Time is an altitude of thought miles above my head
I am not the sort of person who likes to dwell at this altitude of thinking. But being at the 9/11 Memorial, time became a thing that I couldn’t comprehend. I kept asking myself, how had fourteen years gone by? What were the things that mattered on September 10, 2001, that were discarded in the hours after that morning on September 11, 2001?
Time is one of those things that really trips me up. We were at Grand Canyon, where there is a part of the South Rim trail that is called the Trail of Time. It was something I found myself completely befuddled by. I couldn’t imagine what I was seeing and the time associated with it. I kept reciting to myself the Quranic chapter on time- By time; verily, man is in loss. Except those who believe and do righteous good deeds, and recommend one another to the truth and recommend one another to patience.”
God is the creator of time, Muslims are warned by the Prophet Muhammad, so don’t swear or curse time. In fact, God suggests to humans that time is one of the primary favors that is bestowed on humanity, that we forget to take account of. When we stand in front of God on the Day of Judgement our time on Earth, all of it, will seem like it was less than a day (Quran 18:19). Imagine the time warp, it truly is something I have difficultly comprehending.
Just take a gander at Einsteins Theory of Relativity, time is not as absolute as we have perceived it to be Einstein posits, influenced by Hume (SEE ABOVE). In order to remove physicists out of the rut on where gravity came from and the silly notion of luminiferous aether, a substance of some source that made up space, Einstein approached time from he perspective that it is relative. In fact, Einstein argues that time does not pass at the same rate for everyone. This particular phenomenon is referred to as time dilation, where an observer on a fast-moving object would measure time passing more slowly than a relatively stationary observer would.
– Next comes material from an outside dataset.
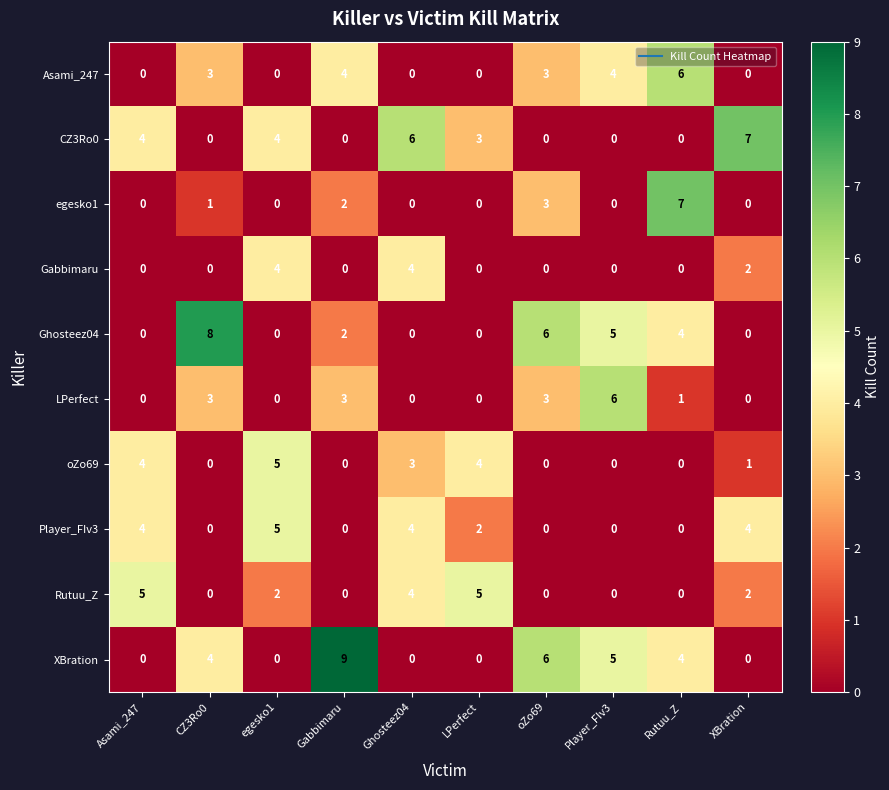

Between LPerfect and Rutuu_Z, which series saw the biggest shift?

egesko1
Its time to feed the hunger
Time isn’t above human comprehension, but within that comprehension Islam reminds me that it is something I am held accountable for and also something that belongs to God. I can allow myself to get profoundly lost. But I realize that I am not lost by time as a concept, its the accountability of time that concerns me at this moment. What have I, what have we done with this time?
Over the years I think what I most crave around this time of the year is how American Muslims need to have a longer discussion on the meaning and impact of September 11th on the Muslim identity, and more crucially our view of the world and our place in it, especially here in the United States. It never manifested itself as a full thought, but there it is, an actually articulable thought.
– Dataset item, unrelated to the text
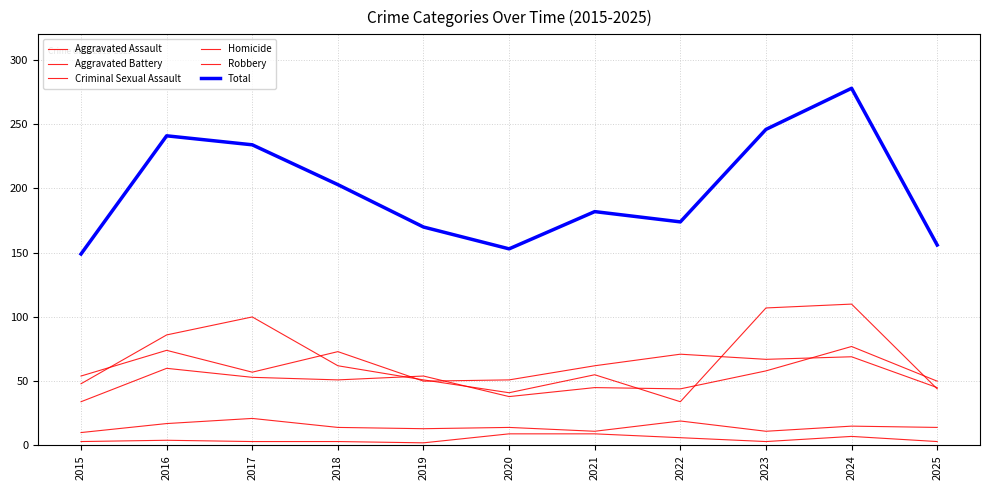

Which series ends up on top after the final intersection of Aggravated Battery and Robbery?

Aggravated Battery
I am hungry for a longer discussion, not the lobby discussion we have between convention events; not the conversations we hear our Imams and leaders having; and, for sure, not the causal living room debates. What we need are sit down sessions, intentional and probing. We need discussion that brings in diversity of experiences. We need this to be pooled together across the country into something that helps present the American Muslim experience at the crossroads of a generation that grew up under the immediate trauma of 9/11 and a community that is vigorously defining what it means to be an American Muslim.
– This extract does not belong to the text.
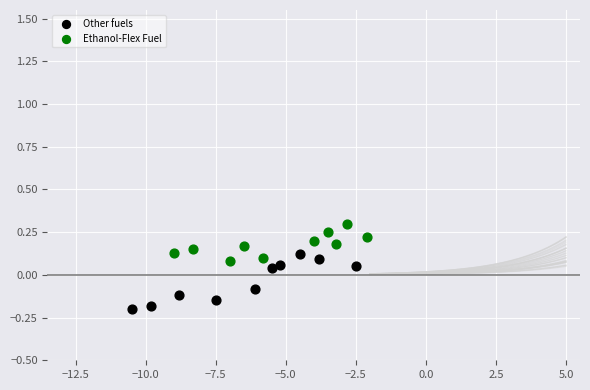

Which series reaches the maximum Y coordinate?

Ethanol-Flex Fuel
I think this is a unique opportunity. And I hope that we are able to take it and make something out of it. We haven’t quite enough time digesting this aspect of our experience. Partly because we live in the post-9/11 trauma, and partly because we probably are still trying to make sense of all that has happened. But fourteen years, that seems like a good period of time to allow for experiences to settle and for ideas and thoughts to construct themselves.
I am no expert of Philosophy, and certainly not physics. But I am a willing and able student, so please direct me in any misunderstanding I may of based on what I wrote here. Appreciate it in advance!